Il choisit dès le départ d'encrer son film dans une noirceur qui fixe un cap. Le personnage de Guy Pearce, qui veut absolument récupérer sa voiture, le seul bien qui lui reste, va t-il avoir un sursaut d'humanité et pourquoi est il aussi acharné ? Et puis surtout, sa rencontre avec un gamin paumé et pas bien méchant, naïf et mentalement diminué, lui donne la possibilité d'une rédemption ou au contraire de plonger encore plus dans l'abime...selon les choix qu'il fera... Le suspens est donc construit autour du dénouement du film et on le comprend très vite.
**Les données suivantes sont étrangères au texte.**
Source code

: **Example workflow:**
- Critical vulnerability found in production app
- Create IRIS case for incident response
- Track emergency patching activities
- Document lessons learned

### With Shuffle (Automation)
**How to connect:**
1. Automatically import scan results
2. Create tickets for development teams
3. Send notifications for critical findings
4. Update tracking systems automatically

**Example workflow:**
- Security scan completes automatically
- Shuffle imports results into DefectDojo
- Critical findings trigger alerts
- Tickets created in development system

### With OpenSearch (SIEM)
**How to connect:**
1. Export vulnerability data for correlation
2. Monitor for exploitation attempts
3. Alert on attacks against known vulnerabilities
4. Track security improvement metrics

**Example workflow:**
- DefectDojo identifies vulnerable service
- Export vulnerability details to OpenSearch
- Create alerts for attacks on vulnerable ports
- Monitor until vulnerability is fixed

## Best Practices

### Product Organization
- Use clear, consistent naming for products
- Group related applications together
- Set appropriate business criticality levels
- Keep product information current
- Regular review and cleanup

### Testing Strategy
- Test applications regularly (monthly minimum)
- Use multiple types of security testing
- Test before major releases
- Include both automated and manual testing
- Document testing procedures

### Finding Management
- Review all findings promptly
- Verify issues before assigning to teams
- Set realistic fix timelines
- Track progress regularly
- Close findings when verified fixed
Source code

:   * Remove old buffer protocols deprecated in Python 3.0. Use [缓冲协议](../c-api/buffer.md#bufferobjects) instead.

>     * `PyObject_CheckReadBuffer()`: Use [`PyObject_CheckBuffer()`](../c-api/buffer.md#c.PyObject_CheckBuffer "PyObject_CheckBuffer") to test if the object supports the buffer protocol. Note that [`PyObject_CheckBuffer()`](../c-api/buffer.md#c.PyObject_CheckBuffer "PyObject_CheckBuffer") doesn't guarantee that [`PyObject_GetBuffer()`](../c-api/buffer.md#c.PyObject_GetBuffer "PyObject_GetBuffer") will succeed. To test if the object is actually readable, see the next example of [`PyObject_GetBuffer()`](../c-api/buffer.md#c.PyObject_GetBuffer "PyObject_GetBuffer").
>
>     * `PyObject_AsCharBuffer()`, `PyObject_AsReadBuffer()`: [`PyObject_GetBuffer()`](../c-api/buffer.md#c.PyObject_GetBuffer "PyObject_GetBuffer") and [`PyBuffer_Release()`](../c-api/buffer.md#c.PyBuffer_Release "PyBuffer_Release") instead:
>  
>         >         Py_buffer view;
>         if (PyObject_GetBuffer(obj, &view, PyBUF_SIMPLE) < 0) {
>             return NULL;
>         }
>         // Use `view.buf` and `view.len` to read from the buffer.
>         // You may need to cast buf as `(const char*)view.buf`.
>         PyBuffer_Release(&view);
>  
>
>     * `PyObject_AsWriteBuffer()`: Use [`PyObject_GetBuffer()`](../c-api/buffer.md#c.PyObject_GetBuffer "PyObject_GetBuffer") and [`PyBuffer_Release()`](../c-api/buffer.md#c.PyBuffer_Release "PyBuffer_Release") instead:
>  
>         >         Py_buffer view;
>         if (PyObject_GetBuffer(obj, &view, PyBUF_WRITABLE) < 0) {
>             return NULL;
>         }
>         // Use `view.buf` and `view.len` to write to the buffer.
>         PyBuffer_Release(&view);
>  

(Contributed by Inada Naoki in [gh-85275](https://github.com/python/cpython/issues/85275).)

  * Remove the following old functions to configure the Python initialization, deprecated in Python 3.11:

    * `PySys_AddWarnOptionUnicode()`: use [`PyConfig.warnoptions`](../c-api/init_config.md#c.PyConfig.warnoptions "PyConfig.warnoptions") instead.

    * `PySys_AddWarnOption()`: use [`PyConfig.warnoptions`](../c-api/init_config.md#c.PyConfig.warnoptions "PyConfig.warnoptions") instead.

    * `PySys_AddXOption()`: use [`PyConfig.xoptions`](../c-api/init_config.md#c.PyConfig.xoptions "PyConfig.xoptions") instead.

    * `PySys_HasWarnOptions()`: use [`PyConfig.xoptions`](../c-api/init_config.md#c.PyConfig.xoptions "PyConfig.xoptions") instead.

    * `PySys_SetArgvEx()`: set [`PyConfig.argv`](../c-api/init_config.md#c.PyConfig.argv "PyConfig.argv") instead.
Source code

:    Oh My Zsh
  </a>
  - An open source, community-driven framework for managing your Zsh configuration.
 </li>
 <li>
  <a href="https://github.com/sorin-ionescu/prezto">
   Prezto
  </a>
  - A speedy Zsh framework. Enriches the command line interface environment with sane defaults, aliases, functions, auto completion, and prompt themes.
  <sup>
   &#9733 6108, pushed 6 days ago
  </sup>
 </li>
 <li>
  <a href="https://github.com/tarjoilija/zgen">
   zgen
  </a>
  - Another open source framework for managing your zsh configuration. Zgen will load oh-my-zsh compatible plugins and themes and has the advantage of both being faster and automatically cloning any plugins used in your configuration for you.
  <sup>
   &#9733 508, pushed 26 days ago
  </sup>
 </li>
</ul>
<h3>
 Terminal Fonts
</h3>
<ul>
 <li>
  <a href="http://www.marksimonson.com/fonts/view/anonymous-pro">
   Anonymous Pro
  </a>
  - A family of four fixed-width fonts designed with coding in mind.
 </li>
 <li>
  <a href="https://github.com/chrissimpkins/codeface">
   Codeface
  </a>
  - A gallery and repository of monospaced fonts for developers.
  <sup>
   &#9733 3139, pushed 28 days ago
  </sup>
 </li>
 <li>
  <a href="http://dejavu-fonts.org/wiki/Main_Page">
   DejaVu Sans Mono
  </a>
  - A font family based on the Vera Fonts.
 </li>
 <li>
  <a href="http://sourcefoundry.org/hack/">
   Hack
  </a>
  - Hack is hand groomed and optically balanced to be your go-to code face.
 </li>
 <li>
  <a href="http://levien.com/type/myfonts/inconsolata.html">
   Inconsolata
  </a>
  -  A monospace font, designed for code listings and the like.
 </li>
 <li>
Savoir pourquoi cette quête est primordiale et si le personnage peut retrouver un soupçon d'empathie pour son prochain sont les deux et presque uniques thèmes du film. Mais la mise en scène est tellement brillante et le jeu des acteurs tellement bon, qu'on adore plonger dans ce vide nihiliste, ce puit sans fond.


Robert Pattinson est excellent dans son rôle à contre emploi face à un Guy Pearce égal au talent qu'on lui connait. Son personnage mutique a un regard alternant entre sauvagerie, survie, lueurs du passé.

Le délitement du lien social a déjà eu lieu, le besoin de survivre s'étant déjà substitué au reste. On assiste aux ravages du capitalisme une fois mort, à la destruction de la morale et à cette absence de but pour chaque individu, laissé à lui même, sans cadre...sans idéal puisque les grandes utopies sont déjà mortes avant la chute. Le film montre une violence écrasante et étouffante et utilise le désert australien et son imagerie post apocalyptique bien connue pour illustrer le propos. The Rover réinvente le genre. The Rover fait partie de ces films coups de poing auxquels vous pensez plusieurs jours après parceque l'impact a réveillé un mixte de réflexion et d'imageries mêlées de façon novatrice. Un film effrayant et somptueux à la fois.